Since excessive insulin cues your body to store calories as fat, high insulin prevents fat from being released. Furthermore, no amount of exercise can compensate for this. This is why it can seem nearly impossible to lose weight when you’re eating processed foods filled with refined carbs and high-fructose corn syrup, and why cutting carbs is so critical when you’re trying to lose weight.
Here's a recipe from Fat For Fuel Ketonic Cookbook to help you make naturally delicious unprocessed meals part of your new routine.
CREAMY CHICKEN and CABBAGE SALAD
Cook up a couple of chickens during the week—you could roast them, strip the meat off, and make a broth from the bones, or you could poach them in a stock before stripping the meat off. In both cases you are left with a nutritious broth to drink on its own or add to soups, braises, or curries, as well as the chicken meat, which you can use to whip up a healthy meal.
You’ve got quality protein mixed with good fats and fibrous veggies, and you can have it on the table in less than 15 minutes.
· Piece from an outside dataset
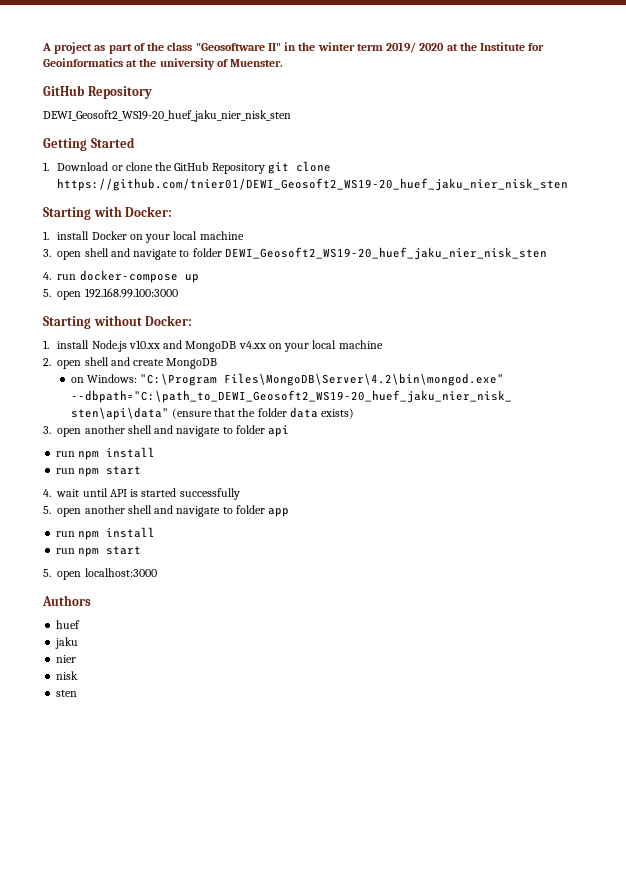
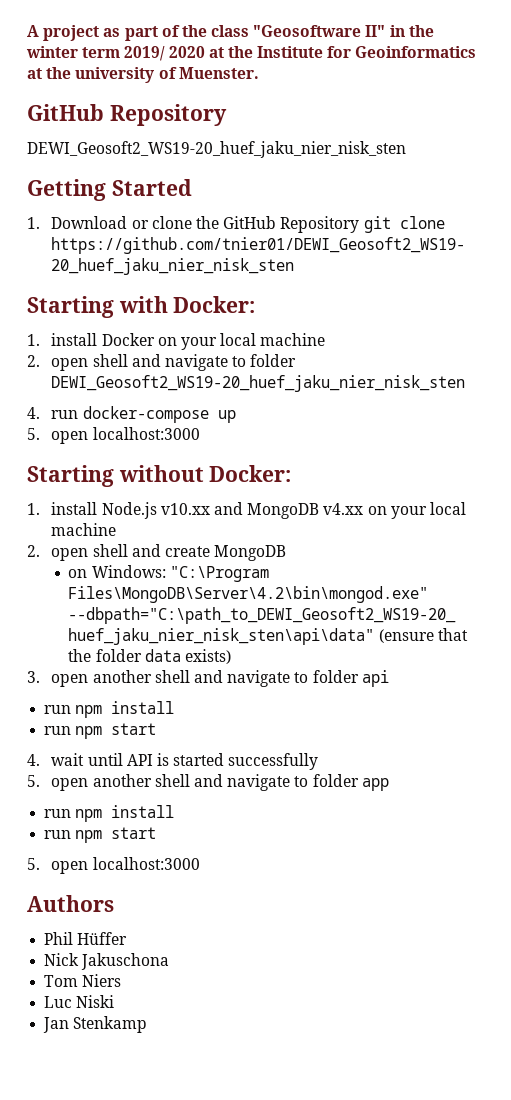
[43,249,51,257] 3. -> [27,355,40,367] 2.
[84,288,178,298] 192.168.99.100:3000 -> [92,427,200,440] localhost:3000
[56,620,81,629] [55,637,79,649] [56,655,77,663] [56,671,79,680] [56,690,78,697] huef // jaku // nier // nisk // sten -> [44,932,128,945] [44,953,170,970] [44,974,122,987] [44,995,115,1008] [43,1016,148,1033] Phil Hüffer // Nick Jakuschona // Tom Niers // Luc Niski // Jan Stenkamp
You can’t argue with that!
Recipe from Fat For Fuel Ketonic Cookbook
Serves: 3 to 4
1 avocado, diced
1/2 medium-sized head savoy cabbage, shredded
1 cup roast chicken, shredded
3 Tbsp extra-virgin olive oil
3 Tbsp lemon juice
Sea salt and freshly ground black pepper
2 Tbsp pine nuts, soaked and toasted
Mash the avocado to a creamy and slightly chunky texture in a bowl, then add the cabbage, roast chicken, olive oil, and lemon juice and give everything a good toss so the avocado dresses the salad nicely.
Season with salt and pepper.
Arrange the salad on a platter and sprinkle the pine nuts over the top.